Document segment:
[Start of section]
Why Email Images Are Different

Email is not the web. While modern browsers support WebP, advanced CSS, and responsive images, email clients are a decade behind. Outlook still uses Microsoft Word's rendering engine for HTML emails. Gmail strips most CSS. Apple Mail is comparatively modern but still has quirks. This means the rules for images in email are different from — and stricter than — the rules for images on websites.

Format Rules for Email

Use JPEG for photographs and PNG for graphics with transparency. That is the entire list. WebP is not reliably supported across email clients — Gmail on desktop supports it, but Outlook, Yahoo Mail, and many mobile clients do not. AVIF support is even worse. Stick with JPEG and PNG for maximum compatibility.

GIF is supported for animations, but animated GIFs are heavy and many email clients (particularly Outlook) will only display the first frame. Use them sparingly.

Size Limits and Constraints

Most email services impose total message size limits. Gmail caps messages at 25 MB, but in practice, emails over 10 MB are likely to be clipped or land in spam. Outlook limits individual attachments to 20 MB but embedded images contribute to the total message size. A good rule of thumb is to keep the total weight of all images in an email under 1 MB, with individual images under 200 KB.

For email campaigns, most email service providers recommend keeping the total email size under 100 KB (including HTML) for optimal deliverability. This means each image should be as small as possible — 20-50 KB is a good target for most email images.

Recommended Dimensions

Standard email content width is 600 pixels. Some modern templates stretch to 640 or 660 pixels, but 600 is the safe maximum. For retina displays, create images at 1200 pixels wide and display them at 600 pixels using HTML width attributes — this gives sharp images on high-DPI screens without breaking the layout on older clients.

For hero banners, 1200 x 600 pixels (displayed at 600 x 300) is a common standard. For product images, 600 x 600 pixels is reliable. For icons and small graphics, 100-200 pixels wide is sufficient.

Compression Settings

For JPEG images in email, compress at 70-80% quality. Email images are typically viewed at small sizes on screens, so aggressive compression is less noticeable than it would be on a full-screen website image. A MozJPEG-encoded image at 75% quality will look excellent at email sizes while keeping file sizes small.

For PNG images, use a tool that applies proper PNG optimization (like pngquant) to reduce the color palette. A 256-color PNG is often visually indistinguishable from a full-color PNG for logos and simple graphics, at a fraction of the file size.

Practical Workflow

Resize your images to the correct dimensions first, then compress. Never send a 3000px wide photograph and rely on HTML to scale it down — the email client will still download the full file. Resize to 1200px wide maximum, compress with JPEG at 75% quality, and verify the file size is under 100 KB. For most email images, this workflow will produce excellent results.
[End of section]
Assigned task A:
Reproduce everything in the piece on email images from "For email campaigns, most" down to "wide is sufficient.".

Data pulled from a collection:
[Start of section]
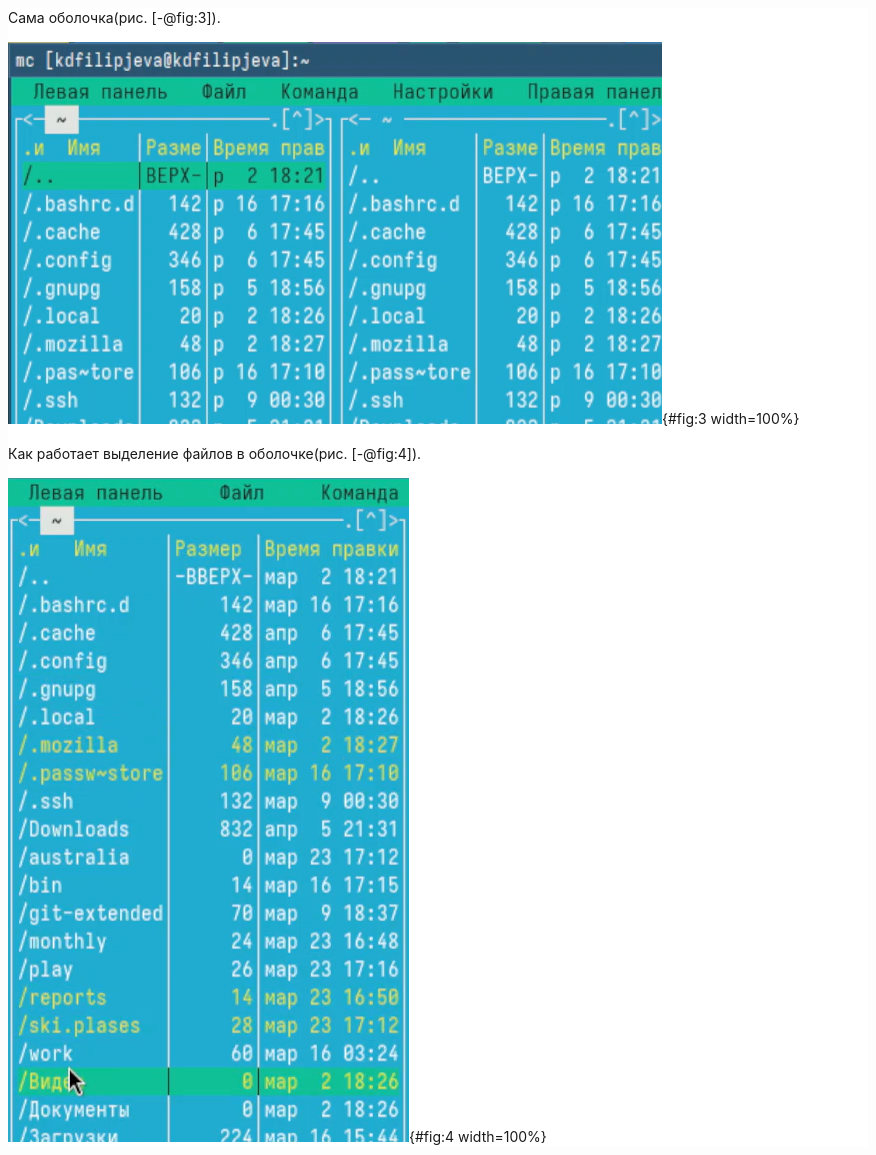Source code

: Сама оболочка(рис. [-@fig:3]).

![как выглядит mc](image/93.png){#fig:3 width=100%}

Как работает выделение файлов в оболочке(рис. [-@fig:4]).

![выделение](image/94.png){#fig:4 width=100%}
[End of section]
[Start of section]
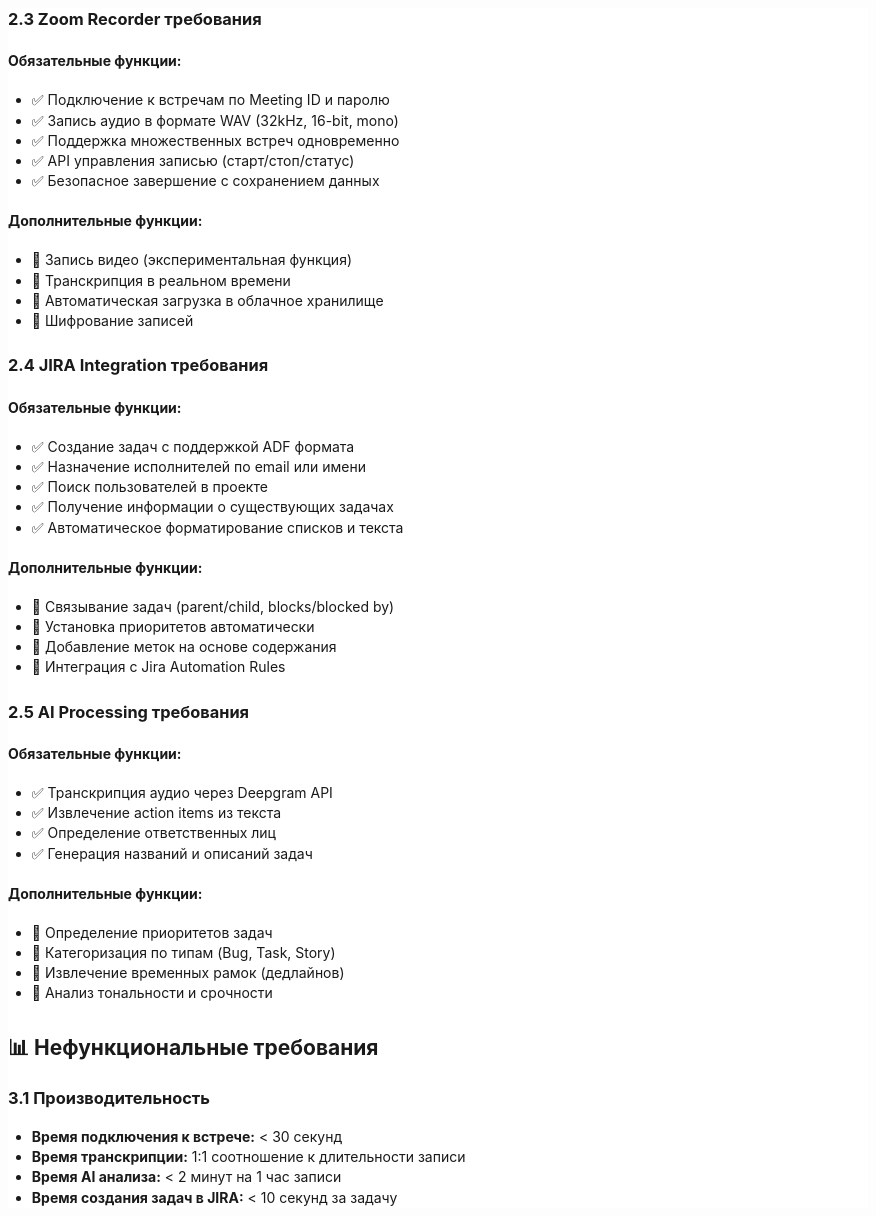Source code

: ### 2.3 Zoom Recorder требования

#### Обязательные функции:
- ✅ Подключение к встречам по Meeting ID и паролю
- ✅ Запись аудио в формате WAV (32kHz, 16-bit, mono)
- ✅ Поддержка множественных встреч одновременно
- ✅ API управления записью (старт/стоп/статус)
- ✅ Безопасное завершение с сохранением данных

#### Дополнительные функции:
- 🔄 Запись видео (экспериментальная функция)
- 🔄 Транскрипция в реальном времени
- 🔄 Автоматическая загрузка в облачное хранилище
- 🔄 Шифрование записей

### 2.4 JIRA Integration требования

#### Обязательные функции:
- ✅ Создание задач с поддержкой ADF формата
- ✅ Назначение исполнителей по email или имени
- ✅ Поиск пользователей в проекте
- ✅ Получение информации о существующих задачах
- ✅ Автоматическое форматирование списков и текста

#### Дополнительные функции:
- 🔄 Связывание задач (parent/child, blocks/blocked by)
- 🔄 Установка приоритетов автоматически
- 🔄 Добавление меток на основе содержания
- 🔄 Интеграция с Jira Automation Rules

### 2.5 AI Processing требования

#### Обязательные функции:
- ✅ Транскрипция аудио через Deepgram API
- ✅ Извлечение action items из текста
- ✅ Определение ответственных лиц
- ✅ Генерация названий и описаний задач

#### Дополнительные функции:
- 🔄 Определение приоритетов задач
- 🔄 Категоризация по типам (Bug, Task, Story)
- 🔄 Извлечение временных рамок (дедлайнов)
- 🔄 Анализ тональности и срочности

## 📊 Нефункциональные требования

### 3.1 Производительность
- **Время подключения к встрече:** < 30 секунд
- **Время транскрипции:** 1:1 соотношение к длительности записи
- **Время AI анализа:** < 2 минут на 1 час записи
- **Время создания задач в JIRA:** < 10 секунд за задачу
[End of section]
Assigned task B:
Write out everything in the listing from the line containing "Zoom Recorder требования" down to the line containing "### 2.4 JIRA Integration требования", with both of those lines included.

Problem solution A:
For email campaigns, most email service providers recommend keeping the total email size under 100 KB (including HTML) for optimal deliverability. This means each image should be as small as possible — 20-50 KB is a good target for most email images.

Recommended Dimensions

Standard email content width is 600 pixels. Some modern templates stretch to 640 or 660 pixels, but 600 is the safe maximum. For retina displays, create images at 1200 pixels wide and display them at 600 pixels using HTML width attributes — this gives sharp images on high-DPI screens without breaking the layout on older clients.

For hero banners, 1200 x 600 pixels (displayed at 600 x 300) is a common standard. For product images, 600 x 600 pixels is reliable. For icons and small graphics, 100-200 pixels wide is sufficient.

Problem solution B:
: ### 2.3 Zoom Recorder требования

#### Обязательные функции:
- ✅ Подключение к встречам по Meeting ID и паролю
- ✅ Запись аудио в формате WAV (32kHz, 16-bit, mono)
- ✅ Поддержка множественных встреч одновременно
- ✅ API управления записью (старт/стоп/статус)
- ✅ Безопасное завершение с сохранением данных

#### Дополнительные функции:
- 🔄 Запись видео (экспериментальная функция)
- 🔄 Транскрипция в реальном времени
- 🔄 Автоматическая загрузка в облачное хранилище
- 🔄 Шифрование записей

### 2.4 JIRA Integration требования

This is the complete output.